* EXTRACT
Articulations of the human body are often very complex systems and no precise generic model exists to capture all the variability from one articulation to another. It is therefore necessary to use specific medical images or collection of digital patient data in order to get relevant information to develop techniques, devices and methods that will facilitate a treatment or a diagnosis. The present text focuses on the hip articulation between the acetabulum and the proximal femur although it can be easily extended to other articulations such as shoulder for example.
Structural abnormalities in the morphology of the hip can limit motion and result in repetitive impact of the proximal femoral neck against the acetabular labrum and its adjacent cartilage. Femoro Acetabular Impingement (FAI) is a pathology that can result from a decreased femoral head-neck offset (cam effect), an overgrowth of the bony acetabulum (pincer effect), excessive acetabular retroversion or excessive femoral anteversion, or a combination of these deformities. The cam impingement is generally characterized by a bone overgrowth located at the antero-superior aspect of the femur head-neck junction, which destructures the spherical shape of the femur head. The pincer impingement is generally characterized by an overcoverage located at the anterior aspect of the acetabulum rim. However, the correct and full diagnosis of this pathology is not easy to determine, especially when dealing with subtle deformities.

* WORK ITEM
Extend the text on hip impingement, picking up after its final sentence. The records that follow are separate material and are unrelated to the text on hip impingement.

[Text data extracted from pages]
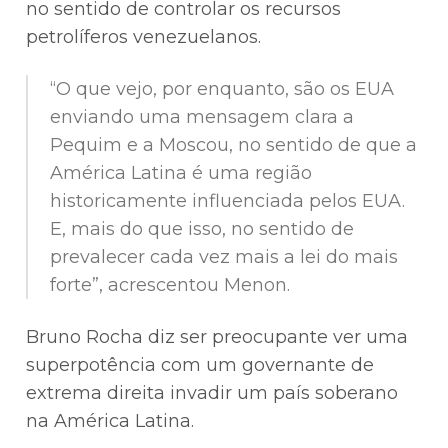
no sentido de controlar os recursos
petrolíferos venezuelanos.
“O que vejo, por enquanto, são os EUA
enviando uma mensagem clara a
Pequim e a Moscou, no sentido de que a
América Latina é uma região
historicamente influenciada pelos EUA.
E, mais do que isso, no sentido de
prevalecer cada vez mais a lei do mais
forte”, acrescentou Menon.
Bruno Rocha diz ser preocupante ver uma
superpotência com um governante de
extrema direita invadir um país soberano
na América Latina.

---

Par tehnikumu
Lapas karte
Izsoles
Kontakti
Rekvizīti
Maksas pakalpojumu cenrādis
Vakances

---

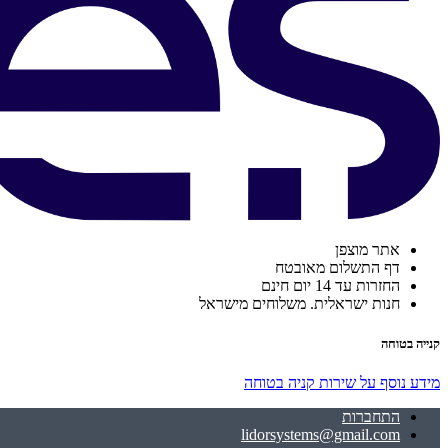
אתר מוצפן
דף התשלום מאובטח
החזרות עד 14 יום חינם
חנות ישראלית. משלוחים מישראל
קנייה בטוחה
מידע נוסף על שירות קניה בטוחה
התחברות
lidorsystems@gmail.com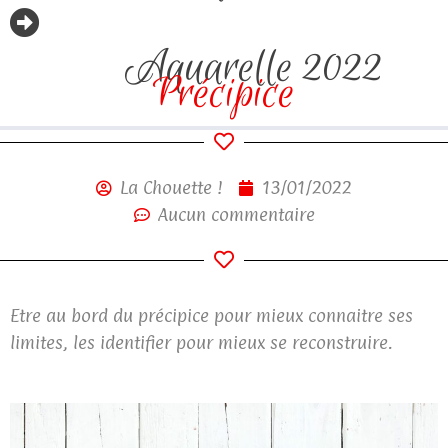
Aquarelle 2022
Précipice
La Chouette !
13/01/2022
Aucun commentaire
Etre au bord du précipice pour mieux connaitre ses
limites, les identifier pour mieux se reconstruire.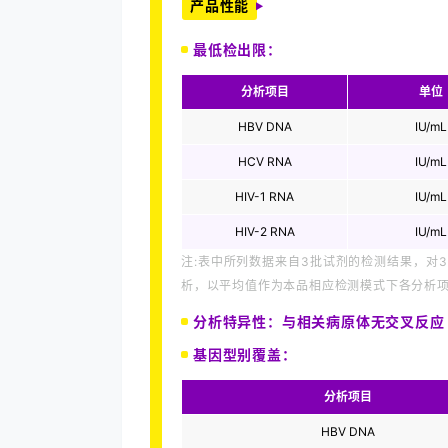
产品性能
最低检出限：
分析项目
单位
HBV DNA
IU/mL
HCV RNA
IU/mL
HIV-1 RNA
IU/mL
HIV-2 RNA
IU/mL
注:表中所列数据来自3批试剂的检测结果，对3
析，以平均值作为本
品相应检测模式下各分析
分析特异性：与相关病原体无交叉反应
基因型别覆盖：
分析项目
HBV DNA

* THE ANSWER
Standard radiographic X-rays are used for the initial diagnosis and then three dimensional (3D) Computed Tomography (CT) scans or Magnetic Resonance Imaging (MRI) exams are generally performed in case of suspected FAI pathology. It is known in the clinical literature to produce reformatted slices from 3D medical image volume, to create two dimensional (2D) image slices in different orientation in order to increase the chance of detecting bone deformation.
Especially in cases of FAI, it is known to reconstruct a pseudo axial slice passing through the middle of the neck axis and to characterize the loss of sphericity of the femoral head by measuring an angle constructed from the neck axis and a radius of a circle fitted to the femoral head passing at the location where the bone surface quits the contour of the circle (definition of so-called “alpha angle” by Nötzli et al, in Journal of Bone and Joint Surgery, Volume 84-B, No. 4, May 2002, pages 556-560).
It is also known to create radial reformatted slices, by rotating the reformatting image plane along the neck axis at regular angular intervals, thus enabling the characterization of the bone deformation at several locations around the head-neck junction (Ito et al, in Journal of Bone and Joint Surgery [Br], Volume 83-B, No. 2, March 2001, pages 171-176).
Thus the alpha angle measurement as defined by Nötzli et al is also known to have been extended to a series of radial reformatted slices (Pfirrmann et al, in Radiology, Volume 240, No. 3, September 2006, pages 778-785).
Another important measurement is the orientation of the femoral neck, especially the version of the neck which is measured relatively to the knee rotation axis. This measurement is usually performed by measuring independently the orientation of the posterior condyles and the neck orientation in axial slices of the 3D image volume, and then recomputing from these two measures, a femoral neck version. The final neck version measurement thus being a combination of two measurements, only taking two dimensions into account, not reflecting true 3D orientation.
However, such processing of the 3D image remains a laborious manual task, comprising manual identification of the neck axis and manual fitting of a circle to the head of the bone in several 2D images, which cannot ensure accuracy and reproducibility, and can potentially mislead the diagnosis or the surgical indication.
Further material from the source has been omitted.